Work request —
Please copy out every line in the entries that includes the word "owner".
::::
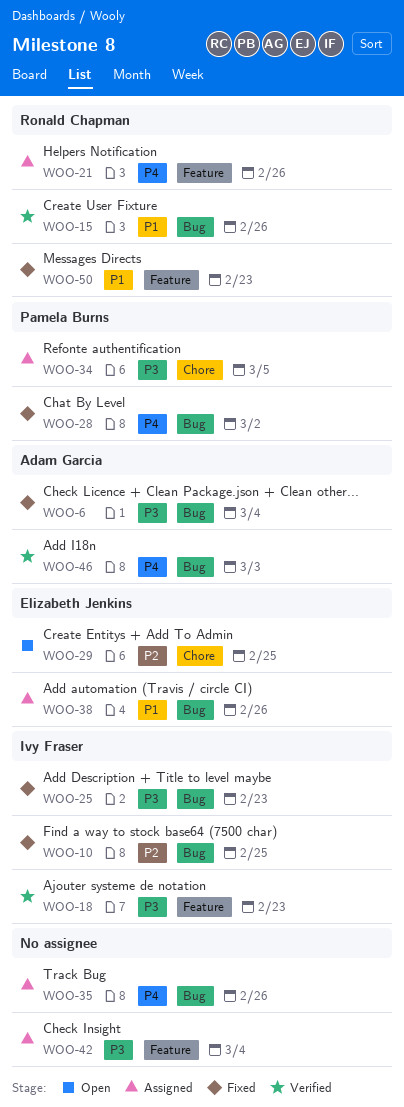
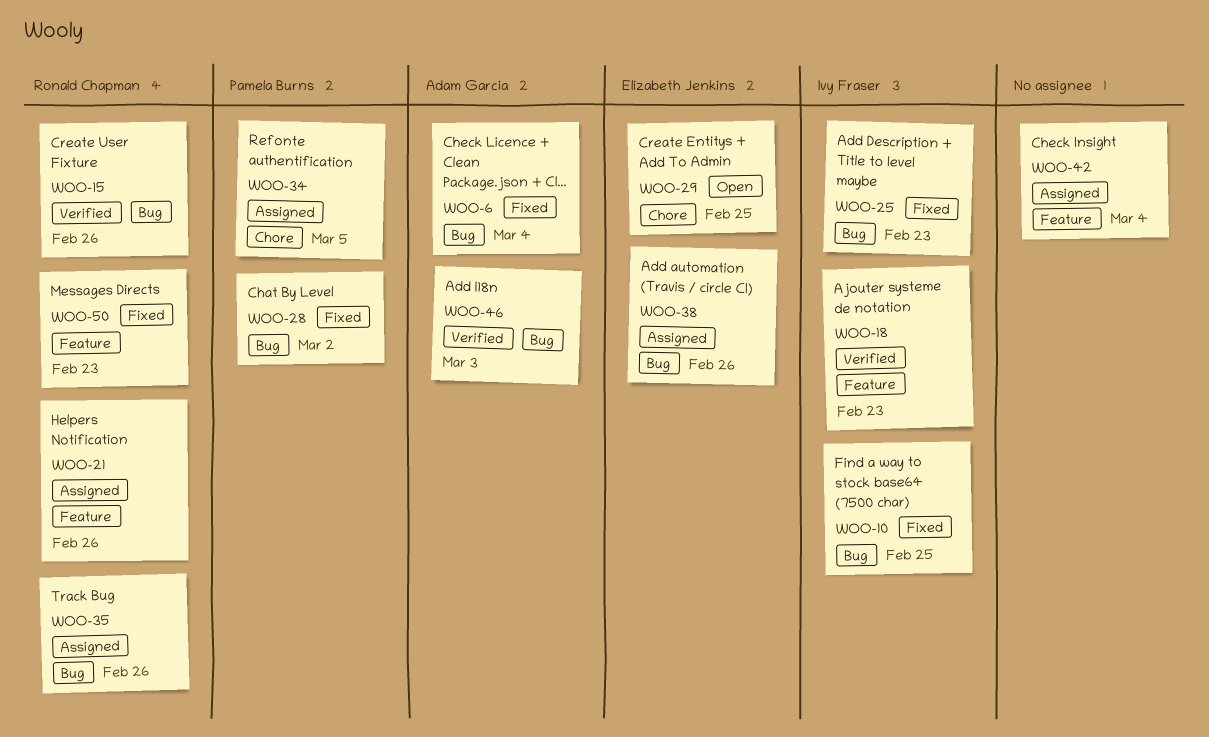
WOO-35, owner: none -> Ronald Chapman

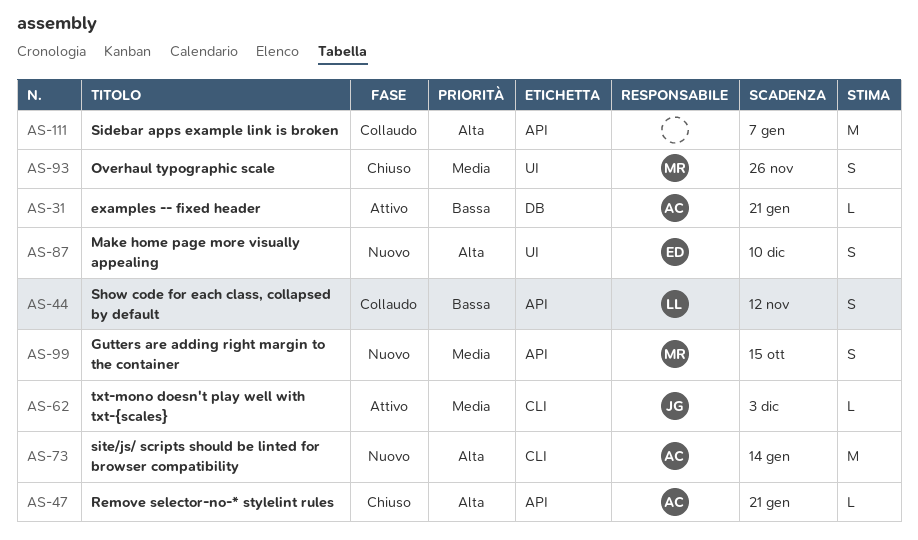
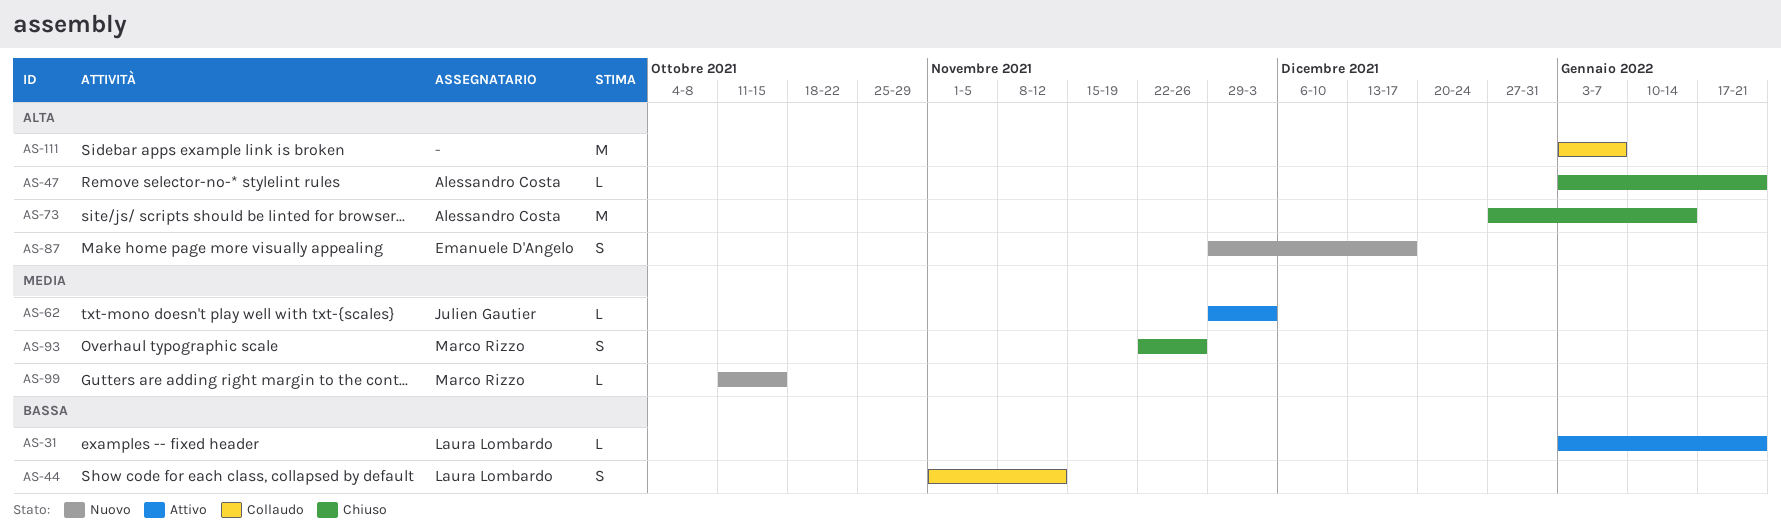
AS-31, owner: Alessandro Costa -> Laura Lombardo
AS-73, status: Nuovo -> Chiuso
AS-87, due: Dec 10 -> Dec 17
AS-99, estimate: S -> L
::::
Problem solution —
WOO-35, owner: none -> Ronald Chapman
AS-31, owner: Alessandro Costa -> Laura Lombardo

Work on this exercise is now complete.